AMONG EUROPE’S HIGHEST TAX BURDENS

All of this weighs on a tax base squeezed hard by European standards. Valencia’s combined top marginal income-tax rate stands at 54 per cent, the fourth highest in Europe after Denmark, France and Austria, and several other regions are not far behind. Spain ranks 34th out of 38 countries on the 2025 International Tax Competitiveness Index. The upper bands of the progressive income tax kick in at comparatively low thresholds, so middle earners are hit harder than in Germany or the United Kingdom. For unrelated heirs, the top inheritance tax rate reaches 87.6 per cent, the highest in the world.

Employers’ social-security contributions also run well above the OECD average, pushing up the overall “tax wedge” on labour. In practical terms, a middle-income Spaniard hands over a large share of earnings to the state and then finds an overburdened system when they try to use the services it pays for.

GOVERNMENT FRAMING, GROWING UNEASE

Pedro Sánchez has presented the decree as “an act of justice and a necessity,” arguing that regularisation will bring workers into the formal economy, generate additional revenue and ease labour shortages in agriculture, hospitality, construction and elder care.

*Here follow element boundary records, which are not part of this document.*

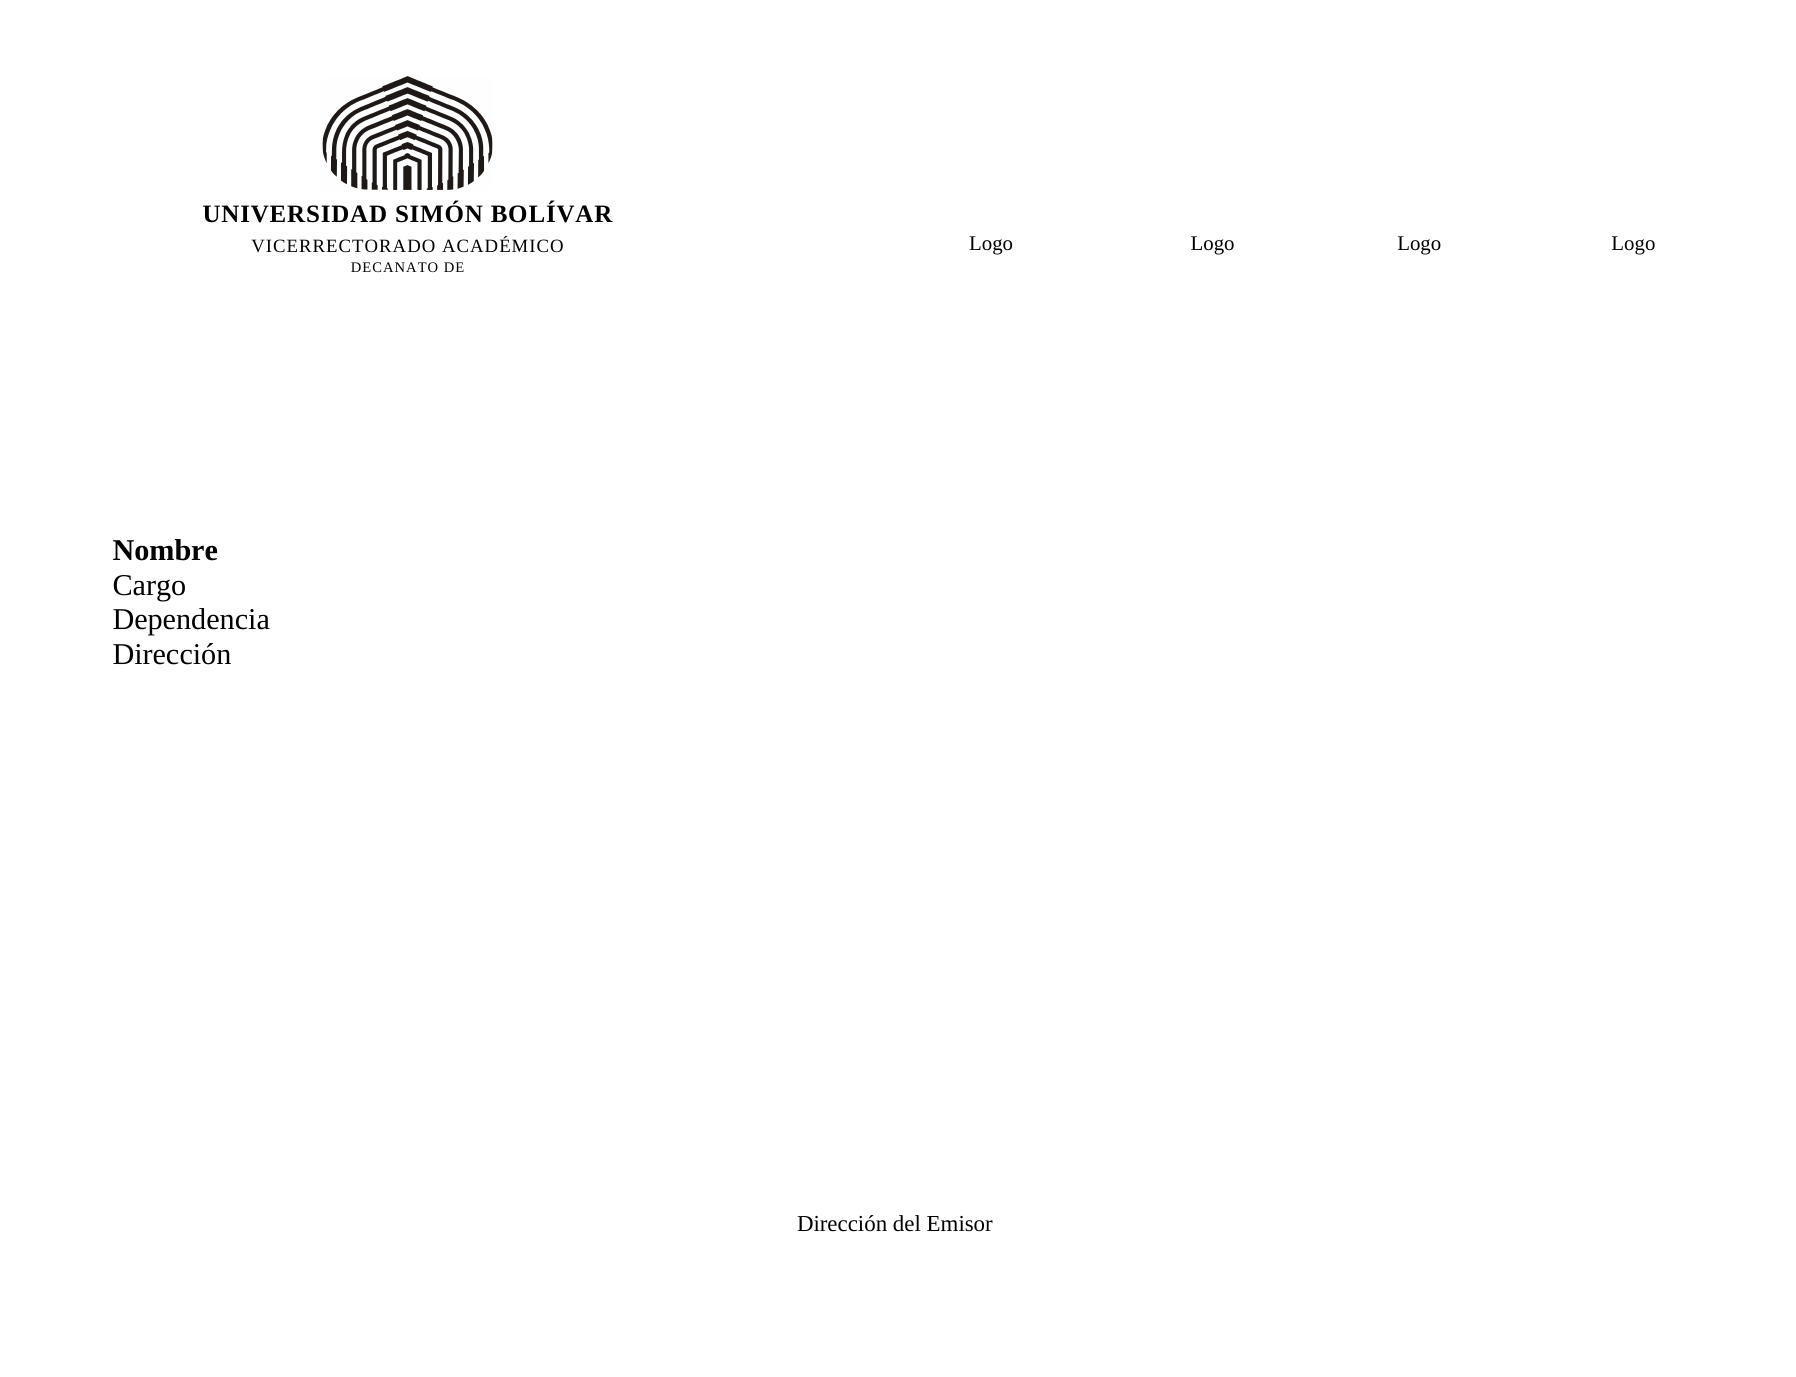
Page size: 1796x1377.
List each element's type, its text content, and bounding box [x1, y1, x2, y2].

table_cell [112, 299, 806, 532]
table_cell Logo [1574, 186, 1692, 299]
table_cell Nombre Cargo Dependencia Dirección [112, 532, 806, 731]
table_header Dirección del Emisor [112, 1210, 1677, 1262]
table_cell [806, 186, 939, 299]
table_cell [1043, 186, 1161, 299]
table_header [806, 77, 1692, 186]
table_header UNIVERSIDAD SIMÓN BOLÍVAR VICERRECTORADO ACADÉMICO DECANATO DE [112, 77, 703, 299]
table_cell [1471, 186, 1574, 299]
table_cell Logo [1367, 186, 1471, 299]
table_cell [806, 532, 1692, 731]
table_cell [1264, 186, 1367, 299]
table_cell Logo [939, 186, 1042, 299]
table_cell Logo [1161, 186, 1264, 299]
table_header [703, 77, 806, 299]
picture [322, 76, 493, 190]
table_cell [806, 299, 1692, 532]
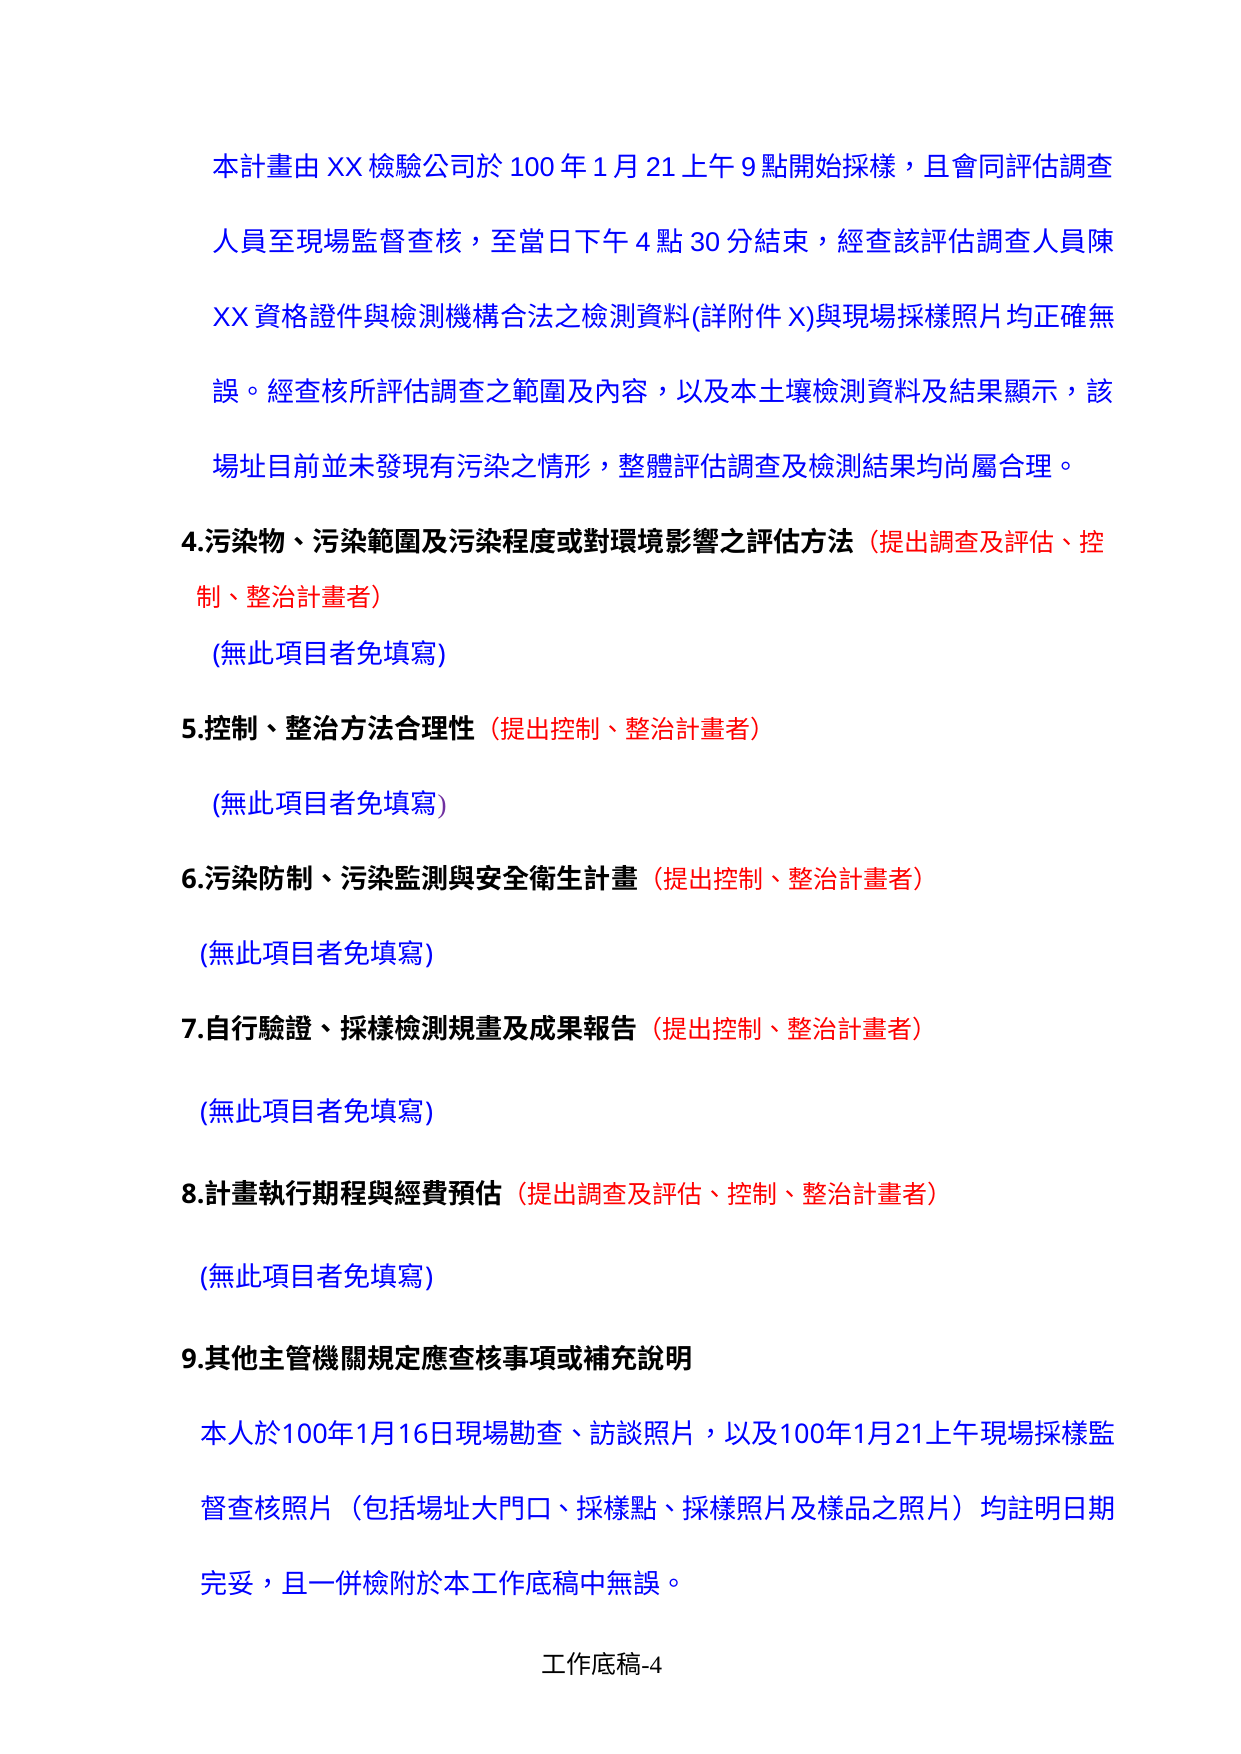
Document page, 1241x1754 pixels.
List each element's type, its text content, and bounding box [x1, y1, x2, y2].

text 9.其他主管機關規定應查核事項或補充說明 [125, 1319, 1115, 1394]
text 8.計畫執行期程與經費預估（提出調查及評估、控制、整治計畫者） [125, 1154, 1115, 1229]
text (無此項目者免填寫) [200, 1072, 1115, 1147]
text (無此項目者免填寫) [212, 614, 1115, 689]
text 6.污染防制、污染監測與安全衛生計畫（提出控制、整治計畫者） [181, 839, 1115, 914]
text (無此項目者免填寫) [212, 764, 1115, 839]
text 4.污染物、污染範圍及污染程度或對環境影響之評估方法（提出調查及評估、控 [125, 502, 1115, 577]
text 本計畫由XX檢驗公司於100年1月21上午9點開始採樣，且會同評估調查人員至現場監督查核，至當日下午4點30分結束，經查該評估調查人員陳XX資格證件與檢測機構合法之檢測資料(詳附件X)與現場採樣照片均正確無誤。經查核所評估調查之範圍及內容，以及本土壤檢測資料及結果顯示，該場址目前並未發現有污染之情形，整體評估調查及檢測結果均尚屬合理。 [212, 127, 1115, 502]
text (無此項目者免填寫) [200, 914, 1115, 989]
text (無此項目者免填寫) [200, 1237, 1115, 1312]
text 本人於100年1月16日現場勘查、訪談照片，以及100年1月21上午現場採樣監督查核照片（包括場址大門口、採樣點、採樣照片及樣品之照片）均註明日期完妥，且一併檢附於本工作底稿中無誤。 [200, 1394, 1115, 1619]
text 制、整治計畫者） [125, 577, 1115, 614]
text 7.自行驗證、採樣檢測規畫及成果報告（提出控制、整治計畫者） [125, 989, 1115, 1064]
text 5.控制、整治方法合理性（提出控制、整治計畫者） [125, 689, 1115, 764]
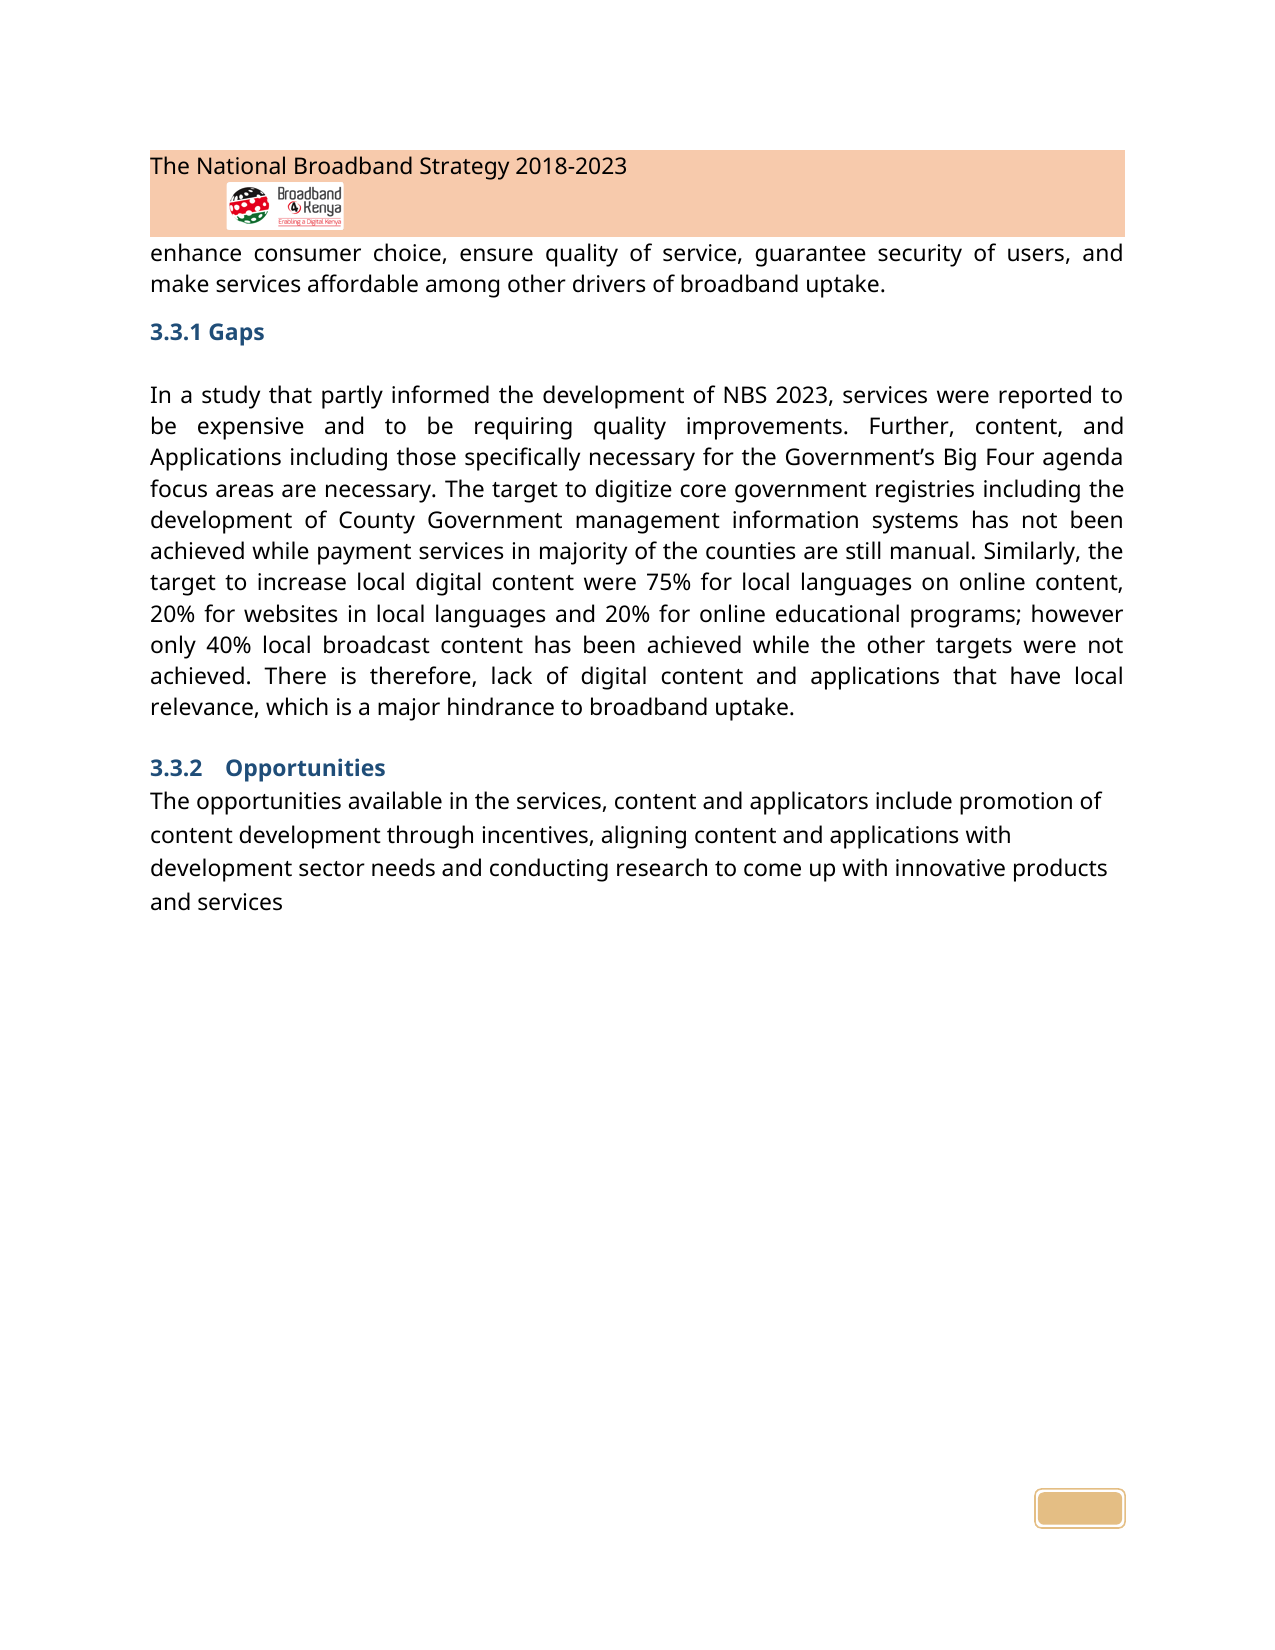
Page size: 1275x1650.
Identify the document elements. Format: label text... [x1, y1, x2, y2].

text enhance consumer choice, ensure quality of service, guarantee security of users, and make services affordable among other drivers of broadband uptake. [150, 237, 1125, 299]
subtitle 3.3.2 Opportunities [150, 752, 1125, 783]
text The opportunities available in the services, content and applicators include promotion of content development through incentives, aligning content and applications with development sector needs and conducting research to come up with innovative products and services [150, 785, 1125, 917]
subtitle 3.3.1 Gaps [150, 316, 1125, 347]
picture [226, 182, 344, 230]
list In a study that partly informed the development of NBS 2023, services were reported to be expensive and to be requiring quality improvements. Further, content, and Applications including those specifically necessary for the Government’s Big Four agenda focus areas are necessary. The target to digitize core government registries including the development of County Government management information systems has not been achieved while payment services in majority of the counties are still manual. Similarly, the target to increase local digital content were 75% for local languages on online content, 20% for websites in local languages and 20% for online educational programs; however only 40% local broadcast content has been achieved while the other targets were not achieved. There is therefore, lack of digital content and applications that have local relevance, which is a major hindrance to broadband uptake. [150, 379, 1125, 722]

Some regional and local administrations note that much of the fallout — extra demand on hospitals, schools and subsidised housing — will land on regional budgets already under strain. The decree is strikingly out of step with the wider European drift, as Germany, the Netherlands, Denmark, Sweden, Italy and Greece tighten asylum and residency rules and Brussels pushes member states to accelerate returns.

For many Spaniards the legal mechanics matter less than the timing. They pay among Europe’s highest taxes, they wait months for a consultant, they cannot afford a flat, and now the state is extending eligibility to a system already failing those who fund it. Whether the decree survives the courts is, in that sense, a secondary question. The political one — who, exactly, the Spanish welfare state is for — will outlast the 30 June deadline for applications.